-- Opening Marker --

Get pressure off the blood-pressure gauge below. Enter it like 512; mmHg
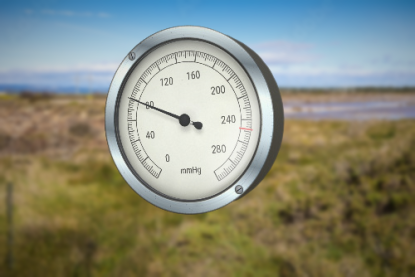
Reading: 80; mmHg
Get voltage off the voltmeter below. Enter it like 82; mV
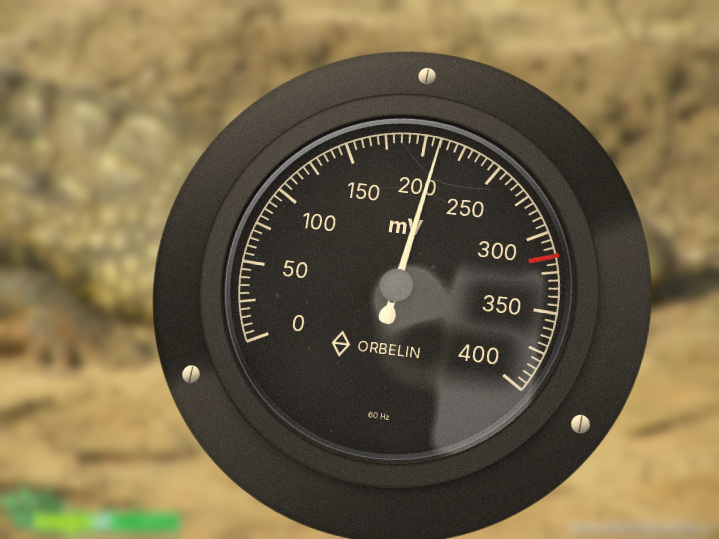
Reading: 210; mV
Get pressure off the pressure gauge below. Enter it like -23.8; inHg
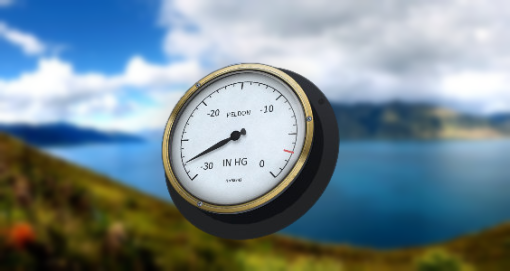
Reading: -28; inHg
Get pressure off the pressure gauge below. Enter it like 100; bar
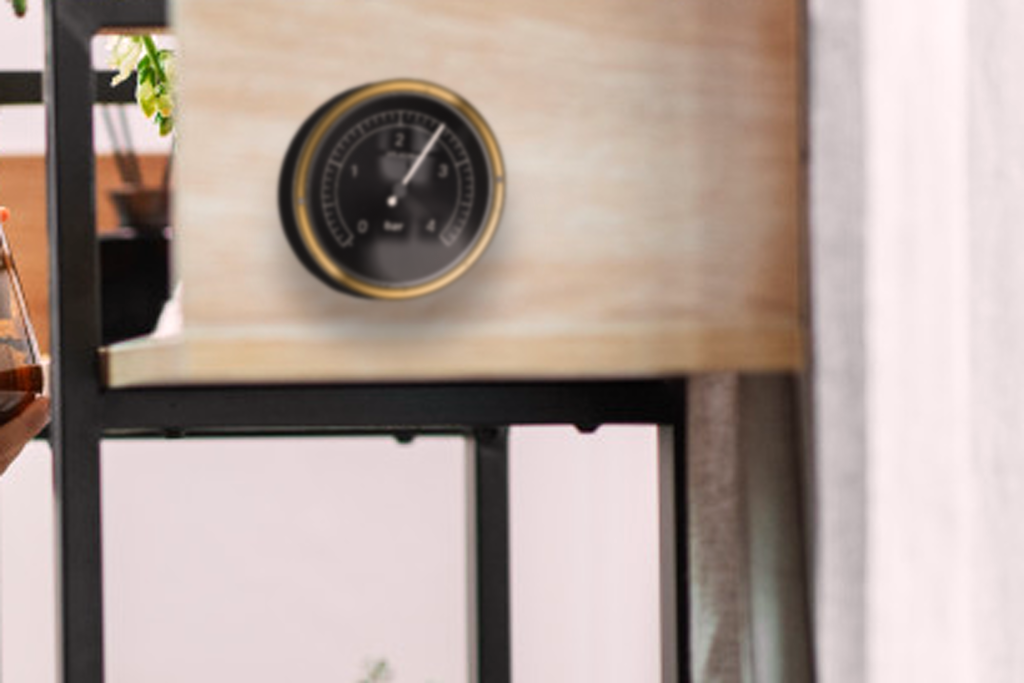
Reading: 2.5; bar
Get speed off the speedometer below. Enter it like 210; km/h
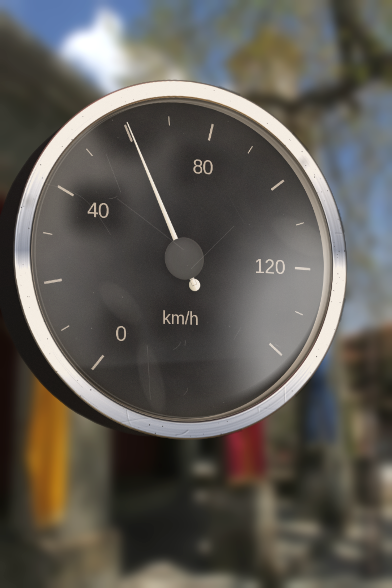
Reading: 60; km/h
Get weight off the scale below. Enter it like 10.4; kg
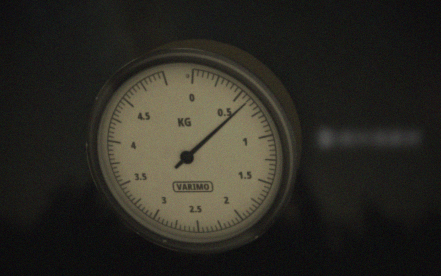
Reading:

-- Closing Marker --

Copy out every one of the records above word for word, omitting the pictures.

Get pressure off the blood-pressure gauge below. Enter it like 512; mmHg
Reading: 80; mmHg
Get voltage off the voltmeter below. Enter it like 82; mV
Reading: 210; mV
Get pressure off the pressure gauge below. Enter it like -23.8; inHg
Reading: -28; inHg
Get pressure off the pressure gauge below. Enter it like 100; bar
Reading: 2.5; bar
Get speed off the speedometer below. Enter it like 210; km/h
Reading: 60; km/h
Get weight off the scale below. Enter it like 10.4; kg
Reading:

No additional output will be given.